A bundled prevention protocol for support of infants and children receiving mechanical ventilation that focuses on suctioning or airway clearance, ventilator circuit changes, and oral care may lead to lower rates of ventilator-associated pneumonia (VAP) in critically ill infants and children, according to a new research article.

VAP is the second most common hospital-associated infection in pediatric ICUs and is linked to increased morbidity, mortality and length of hospitalization, according to the authors. However, no official guidelines have been published for VAP prevention in infants and children, and little research has been done in children to guide bedside care.

Prevention is the most appropriate intervention, according to author Virginia Cooper, RN, MS, a pediatric nurse practitioner at the University of Maryland Medical Center in Baltimore. “The care bundle we propose offers evidence-based alerts and consistent prevention strategies for providers caring for children in the pediatric intensive care unit,” said Cooper.

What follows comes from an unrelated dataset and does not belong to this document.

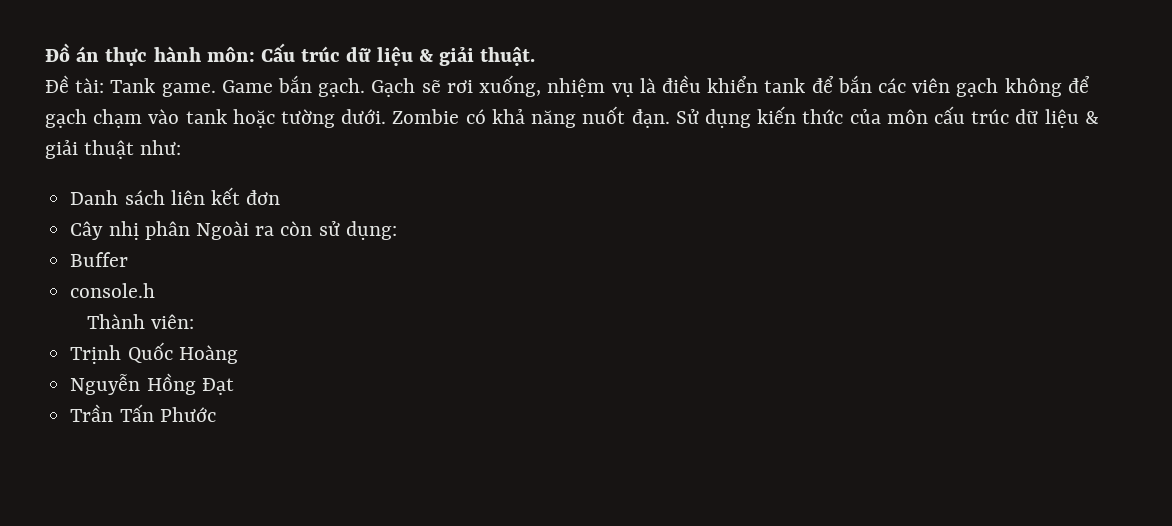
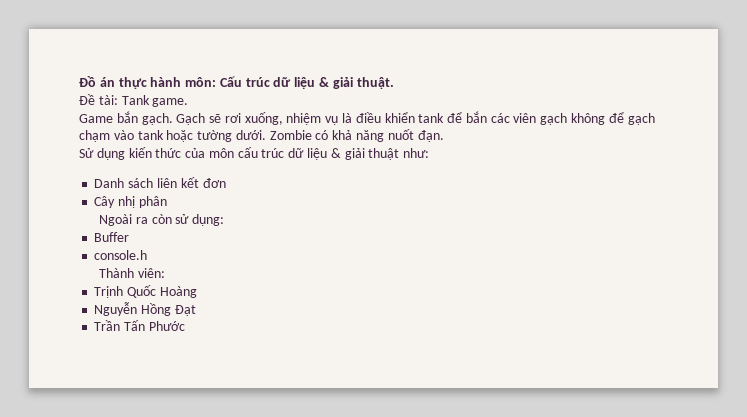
(216, 90) none -> (189, 102) //
(670, 118) none -> (444, 136) //
(190, 230) none -> (167, 202) //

The research article assembles evidence-based practice recommendations and integrates pediatric-specific interventions with a proven adult model to propose new strategies for preventing VAP. Authors recommend a care bundle based on factors that include evidence regarding the pathophysiology and etiology of pneumonia, mechanical ventilation, duration of ventilation, and age of the child.

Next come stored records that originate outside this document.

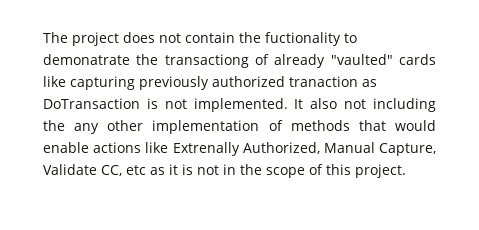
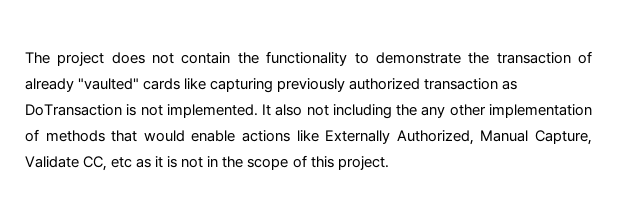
[265,32,357,46] [43,54,249,68] fuctionality to demonatrate the transactiong -> [266,51,571,66] functionality to demonstrate the transaction
[289,76,358,87] tranaction -> [424,78,499,90] transaction
[172,142,240,156] Extrenally -> [325,130,391,144] Externally

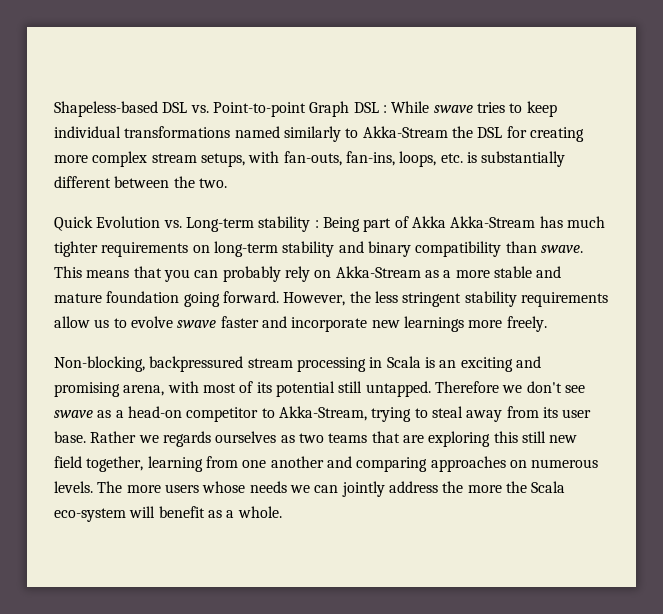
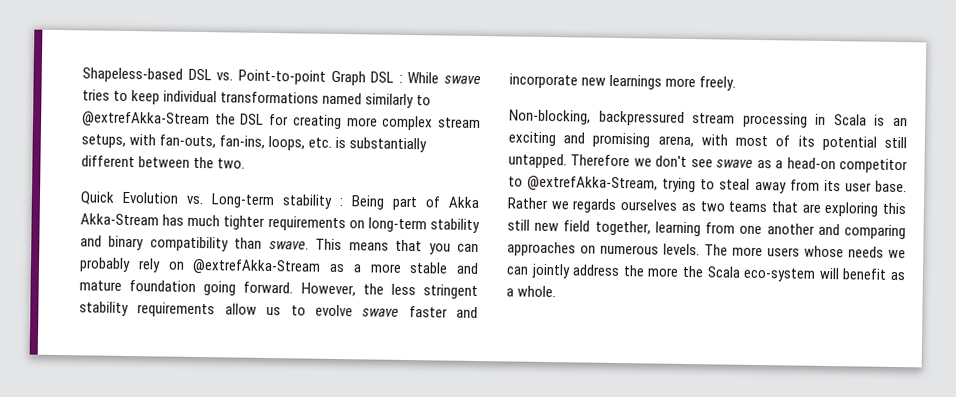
[362,126,448,138] Akka-Stream -> [82,111,210,128] @extrefAkka-Stream
[335,266,421,278] Akka-Stream -> [192,258,322,275] @extrefAkka-Stream
[278,406,367,421] Akka-Stream, -> [527,175,659,192] @extrefAkka-Stream,

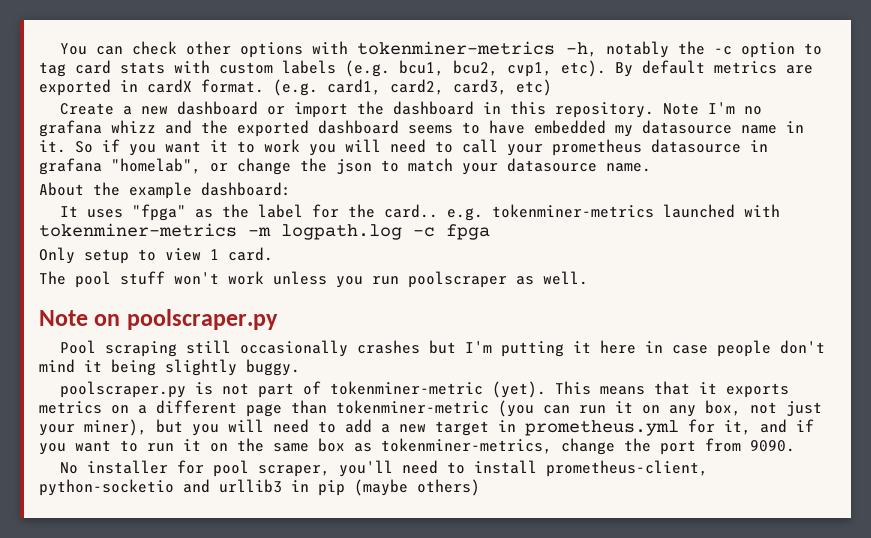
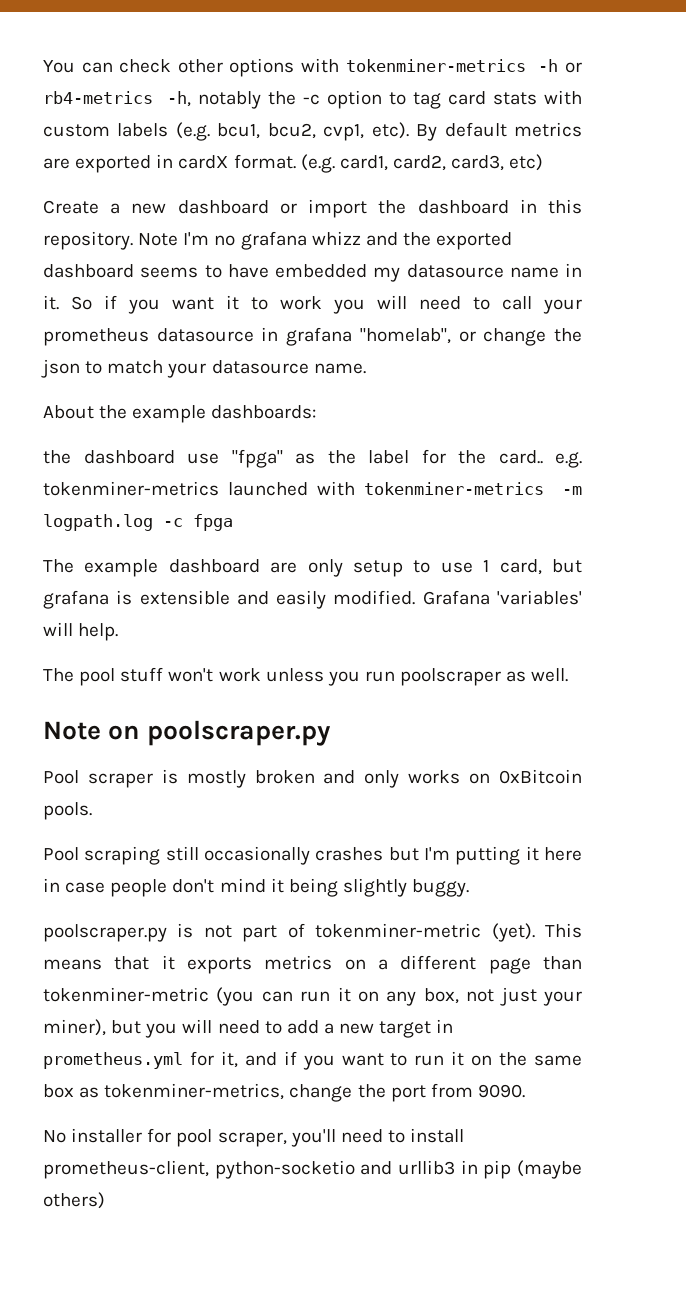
(555, 48) none -> [538,59,582,73] [43,91,153,104] -h or rb4-metrics
[201,182,291,196] [59,206,123,218] dashboard: // It uses -> [211,405,317,419] [43,450,219,464] dashboards: // the dashboard use
[39,247,273,264] Only setup to view 1 card. -> [43,559,582,577] [43,590,582,609] [43,622,119,641] The example dashboard are only setup to use 1 card, but grafana is extensible and easily modified. Grafana 'variables' will help.
(278, 319) none -> [43,769,583,788] [43,802,92,820] // Pool scraper is mostly broken and only works on 0xBitcoin pools.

The proposed bundle for prevention of ventilator-associated pneumonia in infants and children can be viewed here.

The authors also call for additional research to document the effectiveness of bedside protocols to prevent VAP in infants and children. Maintaining data collection over time with the use of the VAP bundle will supply critical information on the effectiveness of these nursing and respiratory interventions in changing the incidence of VAP in a particular setting, according to researchers.